How Mismanaging Your Portfolio Can Cost You $600,000 In The Long Run
Asset allocation is one of the most important components to growing your nest egg and achieving financial freedom. Where you deploy your money and how it grows and compounds could (and will!) make all the difference. In fact, mismanaging your portfolio could be financially crippling from some people.
So how should you allocate your investments?
Most of the financial management world used to swear by a very simple and archaic method whereby you subtract your age from 100 – and that’s the percentage of your portfolio that you should keep in stocks. Crazy, right? RIGHT!

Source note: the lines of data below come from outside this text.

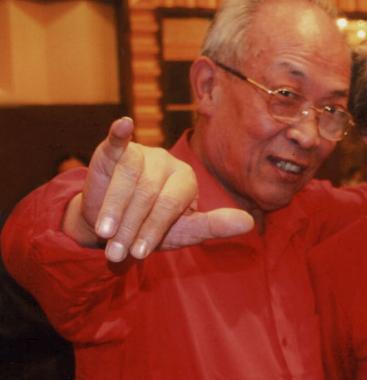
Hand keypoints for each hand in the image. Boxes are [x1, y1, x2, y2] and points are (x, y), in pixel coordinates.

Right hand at [63, 117, 253, 261]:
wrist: (114, 224)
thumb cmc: (151, 228)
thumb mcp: (184, 231)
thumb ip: (213, 226)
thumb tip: (249, 223)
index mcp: (186, 179)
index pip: (170, 204)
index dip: (152, 229)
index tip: (139, 253)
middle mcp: (166, 162)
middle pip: (147, 193)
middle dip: (131, 225)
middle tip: (117, 251)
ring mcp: (141, 153)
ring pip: (127, 177)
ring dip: (113, 208)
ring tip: (104, 233)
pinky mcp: (117, 149)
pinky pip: (118, 140)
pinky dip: (120, 133)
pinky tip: (124, 126)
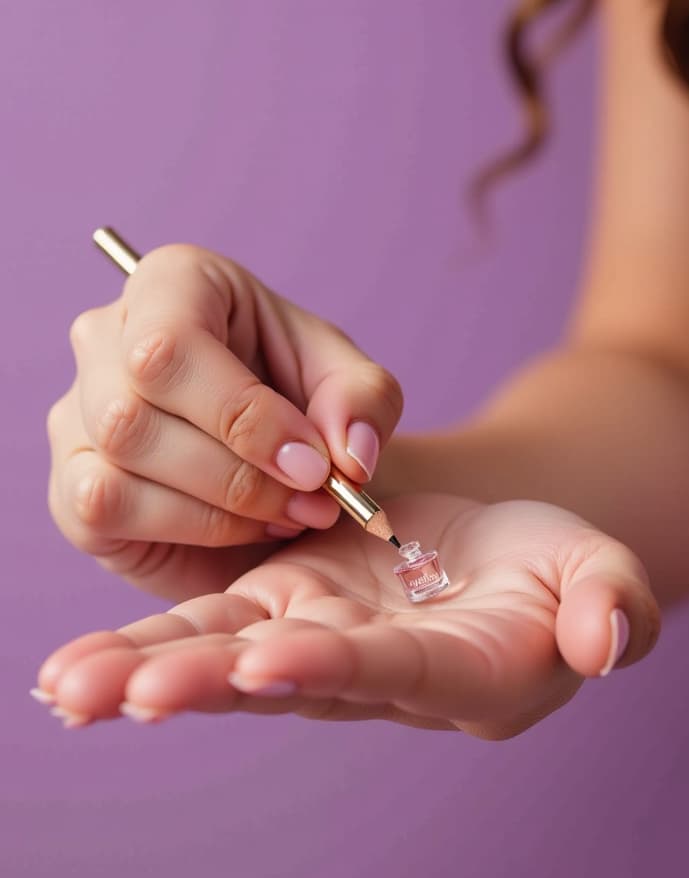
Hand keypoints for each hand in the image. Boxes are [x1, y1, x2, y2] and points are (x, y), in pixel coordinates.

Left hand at [35, 496, 659, 739]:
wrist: (497, 554)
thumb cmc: (555, 567)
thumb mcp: (600, 570)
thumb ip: (612, 604)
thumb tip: (607, 639)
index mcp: (462, 669)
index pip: (395, 668)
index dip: (337, 664)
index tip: (267, 661)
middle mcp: (378, 672)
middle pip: (289, 677)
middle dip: (212, 683)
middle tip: (132, 696)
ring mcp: (322, 640)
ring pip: (229, 656)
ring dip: (151, 671)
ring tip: (70, 689)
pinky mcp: (282, 607)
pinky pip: (208, 627)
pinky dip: (145, 643)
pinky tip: (74, 671)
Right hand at [47, 243, 402, 600]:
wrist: (286, 472)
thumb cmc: (306, 410)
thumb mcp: (354, 390)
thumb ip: (363, 403)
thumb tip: (347, 454)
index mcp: (175, 285)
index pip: (172, 342)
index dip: (246, 415)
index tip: (315, 465)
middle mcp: (108, 336)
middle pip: (137, 406)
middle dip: (241, 471)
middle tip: (312, 498)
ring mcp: (78, 411)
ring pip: (122, 455)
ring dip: (224, 502)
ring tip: (289, 512)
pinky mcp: (72, 485)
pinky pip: (105, 504)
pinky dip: (191, 527)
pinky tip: (241, 528)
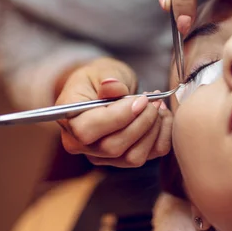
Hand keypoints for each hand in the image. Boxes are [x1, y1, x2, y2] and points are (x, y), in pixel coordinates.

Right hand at [55, 58, 171, 166]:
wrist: (103, 88)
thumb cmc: (98, 78)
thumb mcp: (100, 71)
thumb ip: (107, 79)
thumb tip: (112, 86)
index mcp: (68, 119)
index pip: (87, 131)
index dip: (118, 117)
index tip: (140, 99)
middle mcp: (81, 144)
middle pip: (113, 147)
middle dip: (141, 123)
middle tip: (153, 101)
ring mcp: (102, 156)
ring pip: (132, 157)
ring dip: (152, 131)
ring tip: (158, 106)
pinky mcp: (123, 159)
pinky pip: (149, 156)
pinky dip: (161, 137)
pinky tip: (162, 117)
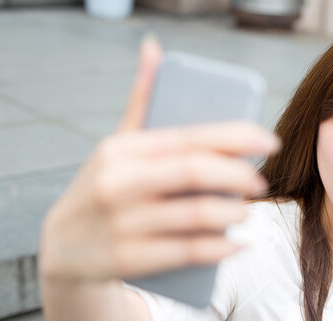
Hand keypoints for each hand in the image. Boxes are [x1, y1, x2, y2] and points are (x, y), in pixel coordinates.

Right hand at [39, 37, 279, 281]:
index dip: (235, 137)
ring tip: (246, 212)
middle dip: (238, 175)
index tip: (270, 140)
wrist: (62, 247)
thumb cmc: (104, 187)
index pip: (188, 137)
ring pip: (195, 216)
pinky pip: (186, 253)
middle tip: (260, 181)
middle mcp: (118, 182)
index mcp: (122, 149)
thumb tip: (155, 48)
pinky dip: (219, 249)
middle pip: (194, 172)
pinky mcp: (126, 259)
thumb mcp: (117, 145)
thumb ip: (141, 101)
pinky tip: (236, 245)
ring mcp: (121, 223)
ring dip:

An example of that would be:
Age: 35
Stocks Allocation 65%
Bonds Allocation: 35%
As you may or may not know, bonds historically are a safer investment, but they also grow at a much lower percentage. And that means, allocating too much money towards bonds could be a costly decision.
Just how costly?
According to The Motley Fool by way of USA Today
Imagine you’re able to invest $300 a month over a 40-year period. That’s a reasonable amount of money to part with on a monthly basis, even if you’re more of an average earner. If you load up on stocks in your portfolio and snag an average yearly 8% return, you’ll wind up with $932,000. On the other hand, if you play it safe and stick to bonds, which deliver a 4% average annual return over those 40 years, you’ll wind up with just $342,000. All told, that’s a difference of nearly $600,000.
Everyone’s risk tolerance and life needs are different. But humans are living longer and some antiquated rules are made to be broken. Or, at the very least, altered to be in line with the times. Maybe 120 is the right number to subtract from? It would certainly keep you from having a $600,000 bond blunder in your portfolio.
So if you’re under 40, and still in your wealth accumulation phase, you should take a good hard look at how exposed you want to be to bonds. If you’re closing in on retirement and you want and need steady returns you can rely on year-over-year, then of course your portfolio should be heavy in bonds.